CIFG and Goldman Sachs have both appealed the decision. Sherwood in July ordered the two sides to engage in mediation, which was scheduled for Oct. 26, according to a Sept. 13 court filing. A status conference in the case scheduled for earlier this month was postponed until December.
CIFG originally sued GreenPoint in New York state Supreme Court in Manhattan in 2009, accusing the company of violating its mortgage-underwriting guidelines. Justice Bernard Fried threw out that lawsuit in 2010. Capital One Financial Corp. shut Novato, California-based GreenPoint in August 2007, less than a year after acquiring its parent company, Long Island’s North Fork Bancorp.
In February, Fried denied a motion by CIFG and fellow bond insurer Syncora Guarantee Inc. to bring new claims against GreenPoint in a lawsuit over the quality of $1.8 billion of home loans they guaranteed. CIFG in April also asked a judge to let it add GreenPoint to the Goldman Sachs lawsuit.
CIFG is also one of a group of intervenors seeking more information on Bank of America’s proposed $8.5 billion settlement with investors in mortgage bonds issued by Countrywide, which the lender bought in 2008. The settlement is awaiting approval in New York state Supreme Court in Manhattan.

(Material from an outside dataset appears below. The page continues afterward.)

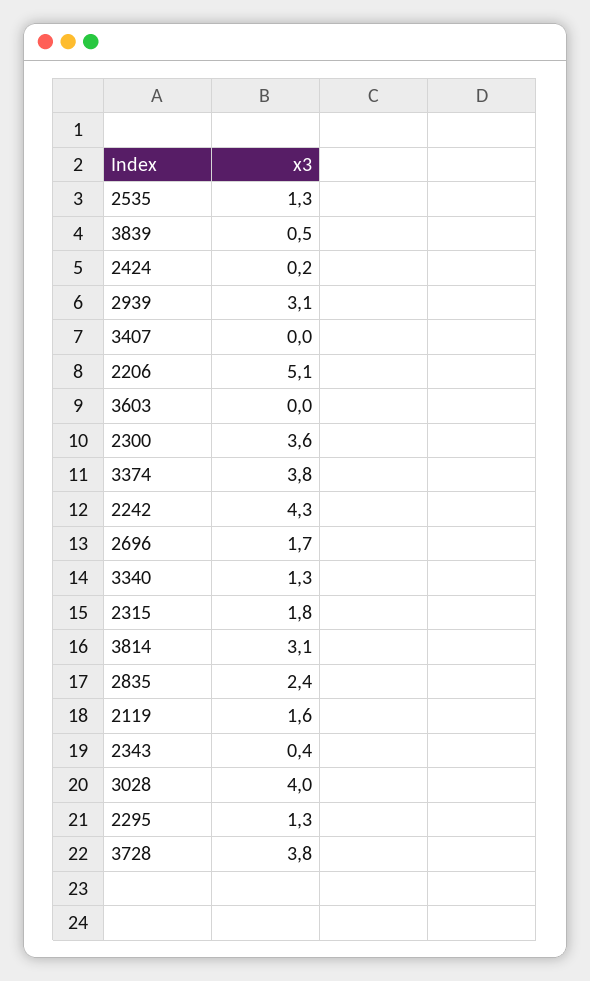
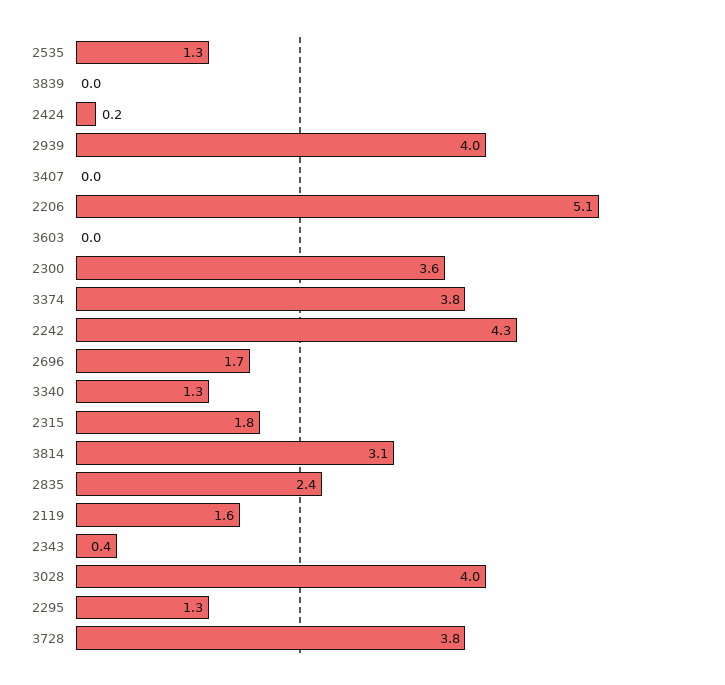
3839: 0.5 -> 0
2939: 3.1 -> 4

Bank of America Chief Executive Officer Brian T. Moynihan, 53, has spent more than $40 billion to clean up defective mortgages and improper foreclosures.
The lender said in a regulatory filing in September that it could have as much as $2.8 billion in legal costs as of Sept. 30 beyond what it has already set aside. That’s a decline from the $4.1 billion estimated three months earlier because of a settlement of a class-action suit tied to the 2009 takeover of Merrill Lynch & Co., said Jerry Dubrowski, a Bank of America spokesman.
Pools of home loans securitized into bonds were a central part of the housing bubble that helped send the U.S. into the biggest recession since the 1930s. The housing market collapsed, and the crisis swept up lenders and investment banks as the market for the securities evaporated.
The case is CIFG Assurance North America Inc., 654028/2012, New York state Supreme Court, New York County (Manhattan).